Rolling Leibniz into Descartes

Leibniz postulates that God can be conceived as proof that God exists. In other words, it is not a question whether God exists: that he can be conceived of means he exists.

Let’s say God is pure love. What pure love ellicits in you is God. It is ellicited, therefore it exists, there for God exists.

This splits people into two: those who believe in substance, and magic, and those who believe in existence only. When it is said that God is pure love, it is not a reference to a substance, but to what is ellicited in you by pure love. When you think about pure love, that is what God is. There is no need to search, nothing is hidden, that very thing is what it is. If a person says that God is pure love, and you say God doesn’t exist, what you are arguing against is the ellicitation of anything in you by pure love. Even if it ellicits doubt or thoughts that there is no pure love, pure love has been ellicited in those thoughts, therefore God has been ellicited in those thoughts. And anything exists, as Descartes said, because thoughts exist, so thoughts exist.

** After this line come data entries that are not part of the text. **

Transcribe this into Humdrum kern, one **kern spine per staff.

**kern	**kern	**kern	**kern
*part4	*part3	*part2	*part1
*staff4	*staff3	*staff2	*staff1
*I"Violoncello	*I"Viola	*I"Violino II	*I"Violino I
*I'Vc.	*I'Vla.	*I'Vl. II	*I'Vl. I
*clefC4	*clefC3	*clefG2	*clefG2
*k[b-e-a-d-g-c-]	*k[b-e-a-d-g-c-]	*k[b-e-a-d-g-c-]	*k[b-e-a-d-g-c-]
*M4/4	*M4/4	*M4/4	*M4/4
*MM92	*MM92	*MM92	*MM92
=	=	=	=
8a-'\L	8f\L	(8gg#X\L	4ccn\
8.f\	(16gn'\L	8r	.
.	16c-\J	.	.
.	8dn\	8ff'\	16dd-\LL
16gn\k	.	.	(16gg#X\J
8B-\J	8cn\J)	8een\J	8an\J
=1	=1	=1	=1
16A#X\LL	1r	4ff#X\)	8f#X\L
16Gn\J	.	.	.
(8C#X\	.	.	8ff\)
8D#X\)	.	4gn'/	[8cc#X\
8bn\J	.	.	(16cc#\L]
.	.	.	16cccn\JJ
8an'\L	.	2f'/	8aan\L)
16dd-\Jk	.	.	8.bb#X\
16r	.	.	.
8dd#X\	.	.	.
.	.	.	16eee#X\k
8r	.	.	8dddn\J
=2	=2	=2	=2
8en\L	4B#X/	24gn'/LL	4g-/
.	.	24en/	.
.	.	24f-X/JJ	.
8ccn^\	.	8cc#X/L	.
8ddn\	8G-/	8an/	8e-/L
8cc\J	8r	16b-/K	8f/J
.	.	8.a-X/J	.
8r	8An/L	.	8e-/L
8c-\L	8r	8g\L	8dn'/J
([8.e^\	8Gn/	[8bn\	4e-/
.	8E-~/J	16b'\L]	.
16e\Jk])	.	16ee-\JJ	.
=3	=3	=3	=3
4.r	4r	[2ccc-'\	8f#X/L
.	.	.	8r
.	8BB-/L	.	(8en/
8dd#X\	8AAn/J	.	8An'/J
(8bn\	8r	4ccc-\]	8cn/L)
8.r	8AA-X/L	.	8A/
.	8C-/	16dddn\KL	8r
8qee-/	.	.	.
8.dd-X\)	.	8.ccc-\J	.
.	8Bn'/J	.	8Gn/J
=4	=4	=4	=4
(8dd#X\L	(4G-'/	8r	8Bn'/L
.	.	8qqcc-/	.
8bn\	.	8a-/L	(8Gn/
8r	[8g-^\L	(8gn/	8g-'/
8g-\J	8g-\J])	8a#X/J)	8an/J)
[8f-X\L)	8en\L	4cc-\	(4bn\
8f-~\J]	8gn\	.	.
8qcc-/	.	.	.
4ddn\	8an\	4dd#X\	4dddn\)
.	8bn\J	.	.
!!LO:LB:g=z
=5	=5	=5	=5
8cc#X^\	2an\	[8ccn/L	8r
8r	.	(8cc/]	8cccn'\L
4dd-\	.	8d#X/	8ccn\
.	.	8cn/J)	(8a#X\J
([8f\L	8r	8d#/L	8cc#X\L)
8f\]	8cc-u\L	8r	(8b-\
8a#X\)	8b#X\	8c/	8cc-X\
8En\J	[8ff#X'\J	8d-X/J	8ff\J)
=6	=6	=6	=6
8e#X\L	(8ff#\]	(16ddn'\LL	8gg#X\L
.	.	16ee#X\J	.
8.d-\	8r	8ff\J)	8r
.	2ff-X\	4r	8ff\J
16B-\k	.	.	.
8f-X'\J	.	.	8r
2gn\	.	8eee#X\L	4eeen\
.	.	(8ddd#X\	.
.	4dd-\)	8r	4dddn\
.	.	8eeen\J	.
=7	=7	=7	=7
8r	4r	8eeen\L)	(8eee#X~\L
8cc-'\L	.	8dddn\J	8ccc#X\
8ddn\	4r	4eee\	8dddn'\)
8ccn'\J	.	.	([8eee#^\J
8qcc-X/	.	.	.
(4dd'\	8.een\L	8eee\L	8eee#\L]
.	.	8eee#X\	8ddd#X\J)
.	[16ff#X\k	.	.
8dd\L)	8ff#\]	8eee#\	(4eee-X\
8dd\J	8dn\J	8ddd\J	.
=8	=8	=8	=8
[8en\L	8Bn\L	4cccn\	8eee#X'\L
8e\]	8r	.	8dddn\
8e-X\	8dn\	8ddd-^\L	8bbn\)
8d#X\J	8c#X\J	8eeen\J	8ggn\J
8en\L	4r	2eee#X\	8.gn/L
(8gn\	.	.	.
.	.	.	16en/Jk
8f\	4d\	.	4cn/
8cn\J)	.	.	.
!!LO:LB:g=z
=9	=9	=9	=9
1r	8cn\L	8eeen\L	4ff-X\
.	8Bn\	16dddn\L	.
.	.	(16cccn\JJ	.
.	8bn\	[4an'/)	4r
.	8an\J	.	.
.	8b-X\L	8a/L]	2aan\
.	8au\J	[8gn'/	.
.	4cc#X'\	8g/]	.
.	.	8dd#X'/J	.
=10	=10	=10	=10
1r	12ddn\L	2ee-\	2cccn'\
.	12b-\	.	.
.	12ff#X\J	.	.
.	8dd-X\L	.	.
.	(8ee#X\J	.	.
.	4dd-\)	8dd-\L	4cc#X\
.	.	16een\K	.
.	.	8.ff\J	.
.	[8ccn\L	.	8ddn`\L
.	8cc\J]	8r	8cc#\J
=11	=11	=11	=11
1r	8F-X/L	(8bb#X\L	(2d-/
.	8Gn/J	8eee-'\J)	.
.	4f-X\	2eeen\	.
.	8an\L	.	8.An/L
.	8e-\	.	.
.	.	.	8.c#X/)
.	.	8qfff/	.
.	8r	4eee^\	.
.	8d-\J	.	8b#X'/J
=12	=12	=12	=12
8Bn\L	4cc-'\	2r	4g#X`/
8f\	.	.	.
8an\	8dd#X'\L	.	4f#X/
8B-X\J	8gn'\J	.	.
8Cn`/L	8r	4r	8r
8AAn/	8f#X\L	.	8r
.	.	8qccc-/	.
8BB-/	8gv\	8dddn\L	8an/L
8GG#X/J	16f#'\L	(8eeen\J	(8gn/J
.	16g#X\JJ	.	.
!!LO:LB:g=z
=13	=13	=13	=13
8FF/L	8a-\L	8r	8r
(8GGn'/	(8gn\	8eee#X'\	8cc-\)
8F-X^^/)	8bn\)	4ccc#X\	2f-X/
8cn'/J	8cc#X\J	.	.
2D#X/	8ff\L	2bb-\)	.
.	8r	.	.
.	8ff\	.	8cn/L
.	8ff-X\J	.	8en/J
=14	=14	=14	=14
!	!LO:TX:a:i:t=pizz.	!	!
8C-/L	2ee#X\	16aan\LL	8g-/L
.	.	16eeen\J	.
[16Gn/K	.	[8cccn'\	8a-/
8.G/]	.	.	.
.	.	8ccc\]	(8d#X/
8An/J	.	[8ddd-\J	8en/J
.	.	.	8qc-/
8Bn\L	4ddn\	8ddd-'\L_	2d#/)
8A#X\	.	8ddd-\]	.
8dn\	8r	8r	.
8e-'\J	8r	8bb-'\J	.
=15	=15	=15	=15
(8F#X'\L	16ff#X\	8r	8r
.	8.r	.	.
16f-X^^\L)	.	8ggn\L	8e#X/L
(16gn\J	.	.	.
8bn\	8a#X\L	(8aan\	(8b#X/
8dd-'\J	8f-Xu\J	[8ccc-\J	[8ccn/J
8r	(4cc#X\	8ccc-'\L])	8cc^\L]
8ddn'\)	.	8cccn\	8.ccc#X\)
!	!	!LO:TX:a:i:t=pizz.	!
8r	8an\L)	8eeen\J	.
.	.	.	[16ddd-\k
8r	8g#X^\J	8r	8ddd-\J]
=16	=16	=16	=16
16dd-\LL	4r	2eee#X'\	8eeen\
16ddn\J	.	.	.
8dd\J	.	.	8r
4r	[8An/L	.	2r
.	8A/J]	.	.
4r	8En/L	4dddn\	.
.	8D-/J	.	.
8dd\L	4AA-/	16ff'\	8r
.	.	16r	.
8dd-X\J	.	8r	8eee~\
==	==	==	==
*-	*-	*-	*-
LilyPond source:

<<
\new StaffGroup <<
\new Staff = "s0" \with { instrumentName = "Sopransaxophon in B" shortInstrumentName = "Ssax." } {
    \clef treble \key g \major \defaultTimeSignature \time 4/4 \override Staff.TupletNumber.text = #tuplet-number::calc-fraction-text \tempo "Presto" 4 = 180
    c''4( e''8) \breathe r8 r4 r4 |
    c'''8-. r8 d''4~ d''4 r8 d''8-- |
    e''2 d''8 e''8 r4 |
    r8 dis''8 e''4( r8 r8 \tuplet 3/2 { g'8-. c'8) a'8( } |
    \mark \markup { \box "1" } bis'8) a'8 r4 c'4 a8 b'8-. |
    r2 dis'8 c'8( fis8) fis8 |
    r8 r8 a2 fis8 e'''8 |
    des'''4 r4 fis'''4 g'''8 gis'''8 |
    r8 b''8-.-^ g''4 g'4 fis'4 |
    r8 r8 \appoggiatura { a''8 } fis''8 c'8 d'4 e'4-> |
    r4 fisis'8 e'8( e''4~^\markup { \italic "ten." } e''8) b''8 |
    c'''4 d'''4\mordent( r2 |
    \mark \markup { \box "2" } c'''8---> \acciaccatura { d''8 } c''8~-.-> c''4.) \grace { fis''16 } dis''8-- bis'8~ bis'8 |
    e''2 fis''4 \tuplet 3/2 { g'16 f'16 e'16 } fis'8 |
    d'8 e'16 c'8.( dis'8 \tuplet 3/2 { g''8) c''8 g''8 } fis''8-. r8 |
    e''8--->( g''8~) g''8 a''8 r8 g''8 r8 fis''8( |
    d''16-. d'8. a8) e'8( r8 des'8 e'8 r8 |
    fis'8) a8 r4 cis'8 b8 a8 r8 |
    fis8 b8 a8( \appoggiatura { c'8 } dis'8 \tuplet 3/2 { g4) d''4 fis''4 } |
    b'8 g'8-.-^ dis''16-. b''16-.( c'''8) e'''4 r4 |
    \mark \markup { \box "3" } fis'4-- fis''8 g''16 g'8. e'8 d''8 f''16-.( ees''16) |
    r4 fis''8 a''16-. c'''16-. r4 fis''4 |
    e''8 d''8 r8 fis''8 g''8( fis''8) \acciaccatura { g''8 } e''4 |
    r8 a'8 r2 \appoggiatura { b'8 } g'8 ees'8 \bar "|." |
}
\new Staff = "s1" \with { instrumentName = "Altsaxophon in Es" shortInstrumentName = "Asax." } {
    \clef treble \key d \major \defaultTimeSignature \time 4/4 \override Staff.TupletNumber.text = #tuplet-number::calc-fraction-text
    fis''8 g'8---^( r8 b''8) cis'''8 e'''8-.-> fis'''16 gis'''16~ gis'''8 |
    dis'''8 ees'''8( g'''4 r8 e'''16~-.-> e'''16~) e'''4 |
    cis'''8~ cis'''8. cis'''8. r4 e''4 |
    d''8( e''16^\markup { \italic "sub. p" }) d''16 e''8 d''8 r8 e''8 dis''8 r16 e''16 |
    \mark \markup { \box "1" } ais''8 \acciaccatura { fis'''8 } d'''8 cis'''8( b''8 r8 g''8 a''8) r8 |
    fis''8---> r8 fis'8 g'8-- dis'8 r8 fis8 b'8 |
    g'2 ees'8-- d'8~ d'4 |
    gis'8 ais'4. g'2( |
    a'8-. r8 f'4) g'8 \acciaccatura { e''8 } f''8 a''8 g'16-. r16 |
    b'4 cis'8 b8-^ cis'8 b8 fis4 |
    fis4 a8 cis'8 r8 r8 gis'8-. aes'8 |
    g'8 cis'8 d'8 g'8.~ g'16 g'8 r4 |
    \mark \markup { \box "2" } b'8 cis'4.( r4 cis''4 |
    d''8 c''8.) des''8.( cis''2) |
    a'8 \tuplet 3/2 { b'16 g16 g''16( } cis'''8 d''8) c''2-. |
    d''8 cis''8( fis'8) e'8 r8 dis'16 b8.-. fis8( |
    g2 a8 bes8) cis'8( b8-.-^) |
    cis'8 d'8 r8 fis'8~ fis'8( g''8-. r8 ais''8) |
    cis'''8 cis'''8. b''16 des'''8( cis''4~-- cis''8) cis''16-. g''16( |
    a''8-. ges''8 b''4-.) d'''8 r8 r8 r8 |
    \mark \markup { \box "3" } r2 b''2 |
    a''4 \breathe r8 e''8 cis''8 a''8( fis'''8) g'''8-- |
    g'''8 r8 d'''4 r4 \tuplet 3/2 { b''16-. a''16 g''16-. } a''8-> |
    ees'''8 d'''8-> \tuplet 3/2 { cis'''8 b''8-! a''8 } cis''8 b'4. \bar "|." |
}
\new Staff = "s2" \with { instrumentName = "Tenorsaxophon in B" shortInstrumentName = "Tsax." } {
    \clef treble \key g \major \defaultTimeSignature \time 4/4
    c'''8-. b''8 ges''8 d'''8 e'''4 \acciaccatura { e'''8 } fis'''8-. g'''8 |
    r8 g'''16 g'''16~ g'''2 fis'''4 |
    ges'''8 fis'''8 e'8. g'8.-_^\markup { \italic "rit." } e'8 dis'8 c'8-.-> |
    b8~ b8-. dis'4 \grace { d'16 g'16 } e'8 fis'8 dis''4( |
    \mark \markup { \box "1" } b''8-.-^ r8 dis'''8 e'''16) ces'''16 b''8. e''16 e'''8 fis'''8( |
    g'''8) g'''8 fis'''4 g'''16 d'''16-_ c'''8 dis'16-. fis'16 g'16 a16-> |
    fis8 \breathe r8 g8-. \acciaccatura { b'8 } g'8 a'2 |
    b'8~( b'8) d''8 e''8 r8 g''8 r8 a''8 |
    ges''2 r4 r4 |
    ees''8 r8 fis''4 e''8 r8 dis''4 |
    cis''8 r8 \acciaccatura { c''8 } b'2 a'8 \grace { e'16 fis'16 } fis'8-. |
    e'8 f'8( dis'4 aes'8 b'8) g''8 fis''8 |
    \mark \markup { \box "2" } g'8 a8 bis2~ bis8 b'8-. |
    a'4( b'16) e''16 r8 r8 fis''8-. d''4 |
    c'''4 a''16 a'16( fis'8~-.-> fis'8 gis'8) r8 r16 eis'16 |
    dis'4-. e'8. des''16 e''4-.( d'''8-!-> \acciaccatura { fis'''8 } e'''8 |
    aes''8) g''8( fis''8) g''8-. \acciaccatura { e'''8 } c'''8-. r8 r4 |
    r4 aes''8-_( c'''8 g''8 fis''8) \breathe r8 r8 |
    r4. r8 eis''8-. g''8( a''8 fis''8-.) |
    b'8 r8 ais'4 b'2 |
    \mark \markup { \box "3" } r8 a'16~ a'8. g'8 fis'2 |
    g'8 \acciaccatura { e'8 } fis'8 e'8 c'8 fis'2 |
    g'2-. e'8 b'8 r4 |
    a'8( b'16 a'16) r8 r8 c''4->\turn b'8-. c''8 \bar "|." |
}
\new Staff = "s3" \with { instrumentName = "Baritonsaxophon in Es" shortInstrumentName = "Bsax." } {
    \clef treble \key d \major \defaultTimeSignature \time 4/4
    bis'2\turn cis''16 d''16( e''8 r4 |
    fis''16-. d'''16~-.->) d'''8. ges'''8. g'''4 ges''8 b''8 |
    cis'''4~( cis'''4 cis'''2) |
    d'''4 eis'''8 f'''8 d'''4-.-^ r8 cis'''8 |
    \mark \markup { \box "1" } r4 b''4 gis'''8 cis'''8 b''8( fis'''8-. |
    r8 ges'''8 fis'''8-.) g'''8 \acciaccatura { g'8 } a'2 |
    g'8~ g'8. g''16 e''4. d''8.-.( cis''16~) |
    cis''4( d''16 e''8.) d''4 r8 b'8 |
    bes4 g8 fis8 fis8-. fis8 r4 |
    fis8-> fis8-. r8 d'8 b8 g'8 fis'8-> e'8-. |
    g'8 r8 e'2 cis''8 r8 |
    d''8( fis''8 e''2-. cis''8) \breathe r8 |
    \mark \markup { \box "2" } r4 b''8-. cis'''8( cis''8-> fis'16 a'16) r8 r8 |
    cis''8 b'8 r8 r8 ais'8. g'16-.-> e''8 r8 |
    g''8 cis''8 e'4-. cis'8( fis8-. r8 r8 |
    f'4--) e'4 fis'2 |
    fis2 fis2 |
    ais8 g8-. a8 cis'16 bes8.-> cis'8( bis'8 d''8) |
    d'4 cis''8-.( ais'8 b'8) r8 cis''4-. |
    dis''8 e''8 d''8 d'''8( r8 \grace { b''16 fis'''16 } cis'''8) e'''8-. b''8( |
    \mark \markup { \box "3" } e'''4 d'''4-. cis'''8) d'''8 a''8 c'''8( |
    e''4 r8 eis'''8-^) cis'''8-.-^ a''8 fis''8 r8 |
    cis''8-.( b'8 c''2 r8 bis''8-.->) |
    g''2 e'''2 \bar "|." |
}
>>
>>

Theology then becomes a very different game. When Leibniz talks about the Grace of God, he is not asking you to argue for or against the existence of a substance God, but for or against whatever the Grace he is describing ellicits. What it ellicits is what Leibniz claims is God. When he describes the way in which everything operates both in an evolutionary stream and with an internal coherence, which he calls God’s design, that because God is perfect the evolutionary stream and his design are perfectly concurrent, there is no burden of proof, but only a thought presented to ponder or not. God is nothing else or other or outside of what is being discussed. That is what God is. And therefore, rather redundantly, God is.

As a separate note, substance exists by the same token and to the same extent. Regardless of your thoughts on substance, it is ellicited, and what is ellicited exists.

I could also have written the title as Rolling Leibniz into Descartes into Parmenides, but thought that might have been rather ambissious to verge with hubris.

I just read your whole post then approved it.

I have never read anything from Leibniz.

I think first hand miracles are the biggest proof of God for me.

But those things are kinda rare so it doesn’t work that way for many.

Decent arguments…

But Authoritarians require Objective interpretations of God. It’s “not a matter of debate” to the Religious. Therefore, God cannot be defined as simply as “pure love”.

Nice try though.

The argument isn’t intended to be that God is pure love. In fact, I am not certain Leibniz ever put forward that definition. The argument is intended to define Leibniz’s proof of god. The proof of God is that God is thinkable. Whether god is thought in terms of pure love or any other terms is less important than that he can be thought. This lays the groundwork for Leibniz’s descriptions of what God then is. The differences of opinion wouldn’t be regarding whether or not God exists, but whether or not the descriptions are apropriate.

Is everything that is Thought, also Existent?

That’s the point-of-contention.

If something is thought, even once, then it must Exist forever?

Yes, that is the contention. Whether it exists as substance probably jumps over the question of substance itself, but in any case, it patently exists.

Leibniz was unconcerned with the quesiton of substance, because everything that God is is already contained in the thought, and he needed nothing more to exist in order to put forward his postulations.

What people think, changes Reality.

Or does Reality change what people think?

Which takes primacy, Thought, or Reality?

Reality itself is a thought, and exists only insofar as it is a thought.

The reverse is also true. This is why I brought Descartes into the argument. A thought itself, by virtue of existing, is already reality.

If we get rid of the “itslef” altogether, for reasons of being a redundancy, we get that a thought, by virtue of existing, is already reality.

Other people’s thoughts are “your” Reality?

Other people’s thoughts are, in any case, reality.

People barely realize or understand what they-themselves think, let alone what other’s think.

That doesn’t say much convincingly about Reality.

And then there’s the schizophrenics. Is a delusion also reality? Are phantasms real? Any supernatural phenomenon?

Regardless of what they understand about it, they think it. Unless your conention is that they don’t.

In the case of a schitzophrenic, you would have to argue that they did not, in fact, have a delusion, before you can argue that the delusion was not reality. Phantasm is kind of a vague word, which in any event exists, but I suspect you mean something more specific that can be more interesting. A supernatural phenomenon is real, by virtue of you saying “supernatural phenomenon,” and me understanding what you mean.

Reality is a scale; somethings are more or less Real than others.

A deluded person knows less of Reality than a clear and rational thinker.

Nature is closer to Reality than the supernatural. This is why God can be easily rejected as Not real, or simply, fakery/lie/deception.

God can be rejected, but the existence of God cannot. In naming God, he already exists.

Naming a thing, doesn’t mean it exists.

First you need to sufficiently describe and explain it.

If you can’t, then people will reject what you claim exists.

If it doesn’t exist, then how did you name it?

Then, I agree, it becomes a matter of description and weighing the appropriateness of any given description.

Names can refer to nothing when they’re meaningless.

Names can be used to deceive. A random string of letters, “bueifwboa” doesn’t necessarily refer to anything real or existent.

So Existence implies some small degree of Meaning.